1/06/2014

A crítica não vende


1. Há uns tempos, um jovem crítico já não tão jovem mas que é crítico desde jovem disse uma daquelas frases engraçadas que os jovens críticos dizem e que têm graça enquanto são jovens mas já não tanta quando são ex-jovens: «A crítica não vende.» Se tivesse um pim! a seguir poderia ser uma almadanegreirada, e bem gira, dita assim parece lapalissada mas nem isso é: é nada. E, embora o crítico Pedro Mexia seja uma pessoa inteligente q.b. e etc., e também poeta e ficcionista e dramaturgo com obra publicada, a frase é penosa. Passa por sensata, por boutade, por evidência, mas não é: é infeliz, e tanto mais infeliz quando vem de uma figura tão mediática como o Pedro. Ah, o que eu sonhei vir um dia acusar alguém deste terrível crime, o mediatismo – eu, que durante anos a fio fui acusado e penalizado «dans les salons» por padecer dele. O Pedro toca actualmente tanto quanto sei – da forma mais importante, a paga – os três navios almirantes da indústria mediática, TVI, Expresso, TSF. Esta frase disse-a ele no simpático mas menos escutado Canal Q, mas suspeito que a terá repetido alhures.

Fiquei banzado. «A crítica não vende»? Bem sei que a expressão pode ser tida como mero exagero. Uma outra forma de dizer «vende pouco». Mas entre «pouco» e «nada» vai um abismo. O abismo do desinvestimento, da desresponsabilização, do encolher de ombros. Se o sentido fosse (não era) o de «vender pouco», o mesmo poderá ser dito da colocação do livro em livrarias alternativas ao Continente, de entrevistas na rádio, de anúncios no JL, etc.

Ora a pergunta é: então o que vende será… o leitor não saber sequer que o livro existe? Não haver crítica ou qualquer outro tipo de recepção fará com que os leitores potenciais cheguem mais depressa (mais depressa e em força) ao livro?
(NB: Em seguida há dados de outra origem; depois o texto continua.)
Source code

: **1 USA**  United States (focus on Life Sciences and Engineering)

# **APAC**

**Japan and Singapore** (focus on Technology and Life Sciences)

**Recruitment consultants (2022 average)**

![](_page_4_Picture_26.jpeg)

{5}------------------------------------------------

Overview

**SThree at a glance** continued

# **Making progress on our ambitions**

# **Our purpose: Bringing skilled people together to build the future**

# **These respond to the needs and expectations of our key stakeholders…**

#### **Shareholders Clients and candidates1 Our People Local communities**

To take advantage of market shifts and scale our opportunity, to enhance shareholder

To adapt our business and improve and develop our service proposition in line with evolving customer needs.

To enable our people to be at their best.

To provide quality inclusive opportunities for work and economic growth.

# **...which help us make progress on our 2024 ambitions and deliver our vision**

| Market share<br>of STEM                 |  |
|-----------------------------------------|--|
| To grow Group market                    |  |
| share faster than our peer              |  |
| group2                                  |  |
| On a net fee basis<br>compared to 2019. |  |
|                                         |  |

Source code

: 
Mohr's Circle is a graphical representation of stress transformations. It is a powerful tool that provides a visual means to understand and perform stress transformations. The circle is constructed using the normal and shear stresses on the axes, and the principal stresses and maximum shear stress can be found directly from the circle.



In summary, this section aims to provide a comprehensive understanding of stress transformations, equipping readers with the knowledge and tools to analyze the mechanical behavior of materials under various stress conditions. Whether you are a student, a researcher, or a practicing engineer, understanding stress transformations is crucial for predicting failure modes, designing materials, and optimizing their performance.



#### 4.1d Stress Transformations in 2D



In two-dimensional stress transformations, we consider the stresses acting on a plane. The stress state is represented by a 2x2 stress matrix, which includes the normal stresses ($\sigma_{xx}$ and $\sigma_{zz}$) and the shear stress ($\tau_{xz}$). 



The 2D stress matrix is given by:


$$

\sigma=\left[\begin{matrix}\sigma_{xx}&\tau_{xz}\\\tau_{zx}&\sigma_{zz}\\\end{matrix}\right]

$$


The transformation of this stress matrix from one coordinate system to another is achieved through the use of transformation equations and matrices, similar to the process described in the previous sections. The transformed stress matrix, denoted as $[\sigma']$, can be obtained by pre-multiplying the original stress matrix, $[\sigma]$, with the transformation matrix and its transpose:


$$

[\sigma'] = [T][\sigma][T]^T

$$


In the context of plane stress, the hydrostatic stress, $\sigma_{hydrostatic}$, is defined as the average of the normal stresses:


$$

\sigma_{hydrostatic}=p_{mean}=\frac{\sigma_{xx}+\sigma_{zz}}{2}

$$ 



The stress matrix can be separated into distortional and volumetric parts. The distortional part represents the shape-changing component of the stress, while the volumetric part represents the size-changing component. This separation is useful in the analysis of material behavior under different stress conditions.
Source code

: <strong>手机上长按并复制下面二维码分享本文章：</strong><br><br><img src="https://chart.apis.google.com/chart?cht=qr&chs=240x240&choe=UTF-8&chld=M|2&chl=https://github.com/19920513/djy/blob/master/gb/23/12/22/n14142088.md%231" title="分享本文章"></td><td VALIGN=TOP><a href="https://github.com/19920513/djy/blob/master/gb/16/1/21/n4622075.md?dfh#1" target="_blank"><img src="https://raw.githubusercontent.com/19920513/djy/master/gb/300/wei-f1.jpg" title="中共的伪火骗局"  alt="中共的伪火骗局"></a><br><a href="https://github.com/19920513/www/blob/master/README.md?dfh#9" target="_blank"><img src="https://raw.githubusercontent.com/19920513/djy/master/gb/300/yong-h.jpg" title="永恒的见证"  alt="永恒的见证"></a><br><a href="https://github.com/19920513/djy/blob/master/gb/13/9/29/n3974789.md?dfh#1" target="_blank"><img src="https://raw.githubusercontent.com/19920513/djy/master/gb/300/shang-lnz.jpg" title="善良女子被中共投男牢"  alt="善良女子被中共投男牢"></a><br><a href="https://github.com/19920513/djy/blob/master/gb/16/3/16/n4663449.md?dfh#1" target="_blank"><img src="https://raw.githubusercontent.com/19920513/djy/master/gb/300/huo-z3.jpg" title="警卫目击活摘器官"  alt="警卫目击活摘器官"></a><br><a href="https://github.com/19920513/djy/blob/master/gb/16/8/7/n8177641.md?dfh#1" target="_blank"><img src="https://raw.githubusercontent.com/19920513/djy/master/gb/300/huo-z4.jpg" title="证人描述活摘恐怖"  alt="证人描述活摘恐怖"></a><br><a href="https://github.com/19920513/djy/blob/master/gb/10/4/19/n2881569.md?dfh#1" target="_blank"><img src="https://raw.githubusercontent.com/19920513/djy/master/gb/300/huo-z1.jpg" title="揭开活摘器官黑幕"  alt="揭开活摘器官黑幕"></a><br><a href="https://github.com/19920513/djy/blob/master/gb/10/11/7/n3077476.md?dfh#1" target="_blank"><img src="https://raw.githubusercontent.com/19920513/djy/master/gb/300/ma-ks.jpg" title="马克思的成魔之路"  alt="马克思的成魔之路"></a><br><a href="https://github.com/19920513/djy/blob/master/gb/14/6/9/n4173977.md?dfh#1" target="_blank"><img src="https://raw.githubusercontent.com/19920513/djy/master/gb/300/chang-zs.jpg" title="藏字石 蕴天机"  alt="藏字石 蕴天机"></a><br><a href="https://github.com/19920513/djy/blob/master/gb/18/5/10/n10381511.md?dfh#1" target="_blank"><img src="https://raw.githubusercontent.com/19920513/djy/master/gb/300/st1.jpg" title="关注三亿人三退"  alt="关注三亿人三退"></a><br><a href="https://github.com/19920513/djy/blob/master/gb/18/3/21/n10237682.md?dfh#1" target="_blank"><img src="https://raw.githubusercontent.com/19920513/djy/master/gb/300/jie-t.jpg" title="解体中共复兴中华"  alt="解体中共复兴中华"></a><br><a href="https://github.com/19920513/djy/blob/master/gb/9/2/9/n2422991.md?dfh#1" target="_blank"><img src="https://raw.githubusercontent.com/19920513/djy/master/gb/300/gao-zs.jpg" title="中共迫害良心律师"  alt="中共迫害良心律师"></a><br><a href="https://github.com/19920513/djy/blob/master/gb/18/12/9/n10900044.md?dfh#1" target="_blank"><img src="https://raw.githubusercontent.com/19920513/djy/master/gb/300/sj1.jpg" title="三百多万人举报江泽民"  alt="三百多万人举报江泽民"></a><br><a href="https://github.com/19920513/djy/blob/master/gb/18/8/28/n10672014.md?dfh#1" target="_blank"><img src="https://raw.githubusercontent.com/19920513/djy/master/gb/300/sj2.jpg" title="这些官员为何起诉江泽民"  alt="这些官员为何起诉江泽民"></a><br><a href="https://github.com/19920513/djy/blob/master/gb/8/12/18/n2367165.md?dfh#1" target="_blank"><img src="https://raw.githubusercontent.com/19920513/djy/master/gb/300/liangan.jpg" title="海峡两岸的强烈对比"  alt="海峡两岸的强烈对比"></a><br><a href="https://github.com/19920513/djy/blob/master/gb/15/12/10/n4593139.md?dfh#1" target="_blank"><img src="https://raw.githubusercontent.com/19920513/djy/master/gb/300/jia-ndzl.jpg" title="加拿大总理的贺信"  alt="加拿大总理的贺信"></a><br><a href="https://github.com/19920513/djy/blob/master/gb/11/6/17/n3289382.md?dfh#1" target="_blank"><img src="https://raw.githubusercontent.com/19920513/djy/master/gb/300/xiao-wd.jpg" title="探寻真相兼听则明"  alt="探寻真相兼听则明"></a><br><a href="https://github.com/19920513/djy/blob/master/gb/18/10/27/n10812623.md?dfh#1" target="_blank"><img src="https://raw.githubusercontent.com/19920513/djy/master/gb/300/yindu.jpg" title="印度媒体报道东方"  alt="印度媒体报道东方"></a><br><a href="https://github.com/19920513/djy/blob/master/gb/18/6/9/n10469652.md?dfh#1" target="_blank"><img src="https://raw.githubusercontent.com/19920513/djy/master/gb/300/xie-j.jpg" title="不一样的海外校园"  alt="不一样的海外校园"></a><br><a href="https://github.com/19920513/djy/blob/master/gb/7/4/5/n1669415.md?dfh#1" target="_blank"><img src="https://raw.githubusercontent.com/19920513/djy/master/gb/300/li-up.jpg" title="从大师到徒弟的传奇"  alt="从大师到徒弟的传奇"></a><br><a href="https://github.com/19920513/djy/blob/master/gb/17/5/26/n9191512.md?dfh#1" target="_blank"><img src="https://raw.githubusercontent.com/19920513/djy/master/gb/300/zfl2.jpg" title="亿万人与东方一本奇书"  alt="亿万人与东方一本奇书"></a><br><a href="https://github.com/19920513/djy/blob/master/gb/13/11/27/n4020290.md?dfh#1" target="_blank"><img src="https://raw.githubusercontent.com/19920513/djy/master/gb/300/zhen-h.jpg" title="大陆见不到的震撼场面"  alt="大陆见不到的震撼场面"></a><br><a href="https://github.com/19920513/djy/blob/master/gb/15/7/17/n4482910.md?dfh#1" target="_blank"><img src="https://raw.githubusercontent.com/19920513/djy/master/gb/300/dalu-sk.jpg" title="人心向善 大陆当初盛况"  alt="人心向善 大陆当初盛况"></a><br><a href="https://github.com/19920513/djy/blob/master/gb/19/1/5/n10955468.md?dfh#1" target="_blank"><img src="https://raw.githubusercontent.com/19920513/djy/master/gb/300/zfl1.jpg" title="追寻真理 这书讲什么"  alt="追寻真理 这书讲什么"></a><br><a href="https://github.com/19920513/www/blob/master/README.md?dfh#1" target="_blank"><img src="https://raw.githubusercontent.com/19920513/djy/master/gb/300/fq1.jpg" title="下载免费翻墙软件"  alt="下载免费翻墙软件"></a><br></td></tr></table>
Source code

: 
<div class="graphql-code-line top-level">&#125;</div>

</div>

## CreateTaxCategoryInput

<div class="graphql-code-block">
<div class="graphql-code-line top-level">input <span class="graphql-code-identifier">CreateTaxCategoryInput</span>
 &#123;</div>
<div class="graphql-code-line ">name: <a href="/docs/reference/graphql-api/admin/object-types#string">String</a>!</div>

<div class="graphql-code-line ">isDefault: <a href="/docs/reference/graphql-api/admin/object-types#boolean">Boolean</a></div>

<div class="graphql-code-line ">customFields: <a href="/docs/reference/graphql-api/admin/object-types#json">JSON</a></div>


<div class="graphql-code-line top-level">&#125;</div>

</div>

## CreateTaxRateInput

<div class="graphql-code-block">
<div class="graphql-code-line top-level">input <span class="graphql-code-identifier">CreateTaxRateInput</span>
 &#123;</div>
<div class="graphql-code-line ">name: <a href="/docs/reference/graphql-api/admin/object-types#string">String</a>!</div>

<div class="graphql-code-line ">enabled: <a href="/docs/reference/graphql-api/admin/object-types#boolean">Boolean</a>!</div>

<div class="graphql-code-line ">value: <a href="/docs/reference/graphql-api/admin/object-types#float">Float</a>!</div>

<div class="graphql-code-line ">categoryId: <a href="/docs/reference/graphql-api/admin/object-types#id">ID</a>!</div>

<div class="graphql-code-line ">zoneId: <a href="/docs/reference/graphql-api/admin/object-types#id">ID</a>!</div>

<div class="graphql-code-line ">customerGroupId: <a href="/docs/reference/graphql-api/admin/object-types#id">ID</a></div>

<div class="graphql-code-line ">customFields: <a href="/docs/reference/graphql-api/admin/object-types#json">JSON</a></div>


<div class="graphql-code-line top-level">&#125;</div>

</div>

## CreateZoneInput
2. Há anos, um editor disse-me com ar petulante: «Não acredito em lançamentos.» Hoje uso amiúde essa frase de Rui Pena Pires, da Celta, como exemplo de boutade errada. Uma pessoa sensata não acredita em lançamentos como única forma de atrair leitores. Mas…não lançar será melhor do que lançar? Pessoalmente, também eu não acredito em lançamentos – quando o investimento é superior ao benefício. Uma apresentação no Lux sem imprensa é dinheiro deitado ao Tejo. Mas, por exemplo, no caso da poesia ou das edições de autor, o lançamento é quase a única oportunidade de congregar leitores, além de uma forma barata de explicar aos amigos que eles é que devem comprar, não o autor e/ou editor a oferecer!

3. no passado 27 de Dezembro o crítico Eduardo Pitta postou no Facebook a recensão que fez na revista Sábado a um livro de um poeta que desconhecia e agora, graças ao post, já não desconheço. De Porfírio Silva diz Pitta que é «o melhor livro de poesia» que leu em 2013. Logo começou uma mini-polémica, e bem simpática, acerca da escolha, se era boa, se era má, então e o Herberto, etc., e assim por diante. O livro foi, literalmente, colocado no mapa. Algumas pessoas disseram «vou comprar». Os cínicos dirão: «Sim, agora prometem, depois esquecem.» Mas isso acontece com tudo, inclusive os bilhetes que fiquei de arranjar aos meus filhos para o Wrestling no ex-Pavilhão ex-público ex-Atlântico! O facto é: graças à crítica de Eduardo Pitta – e à sua reprodução no Facebook, aqui agora com bonita polémica, coisa de que a cofínica Sábado está isenta – um livro que literalmente provavelmente quase de certezamente ia ser aniquilado no «mercado» tem agora algumas chances de sobreviver. E nasceu um poeta. Parece ser um senhor já de meia-idade mas, para «le petit monde littéraire», nasceu.

Se isto não é vender, onde é que está a vossa venda, senhores?

Ah, já sei: nos olhos, cabeça a minha. E na má consciência, extintos que estão quase, mais ainda que os dinossáurios, os grilos falantes.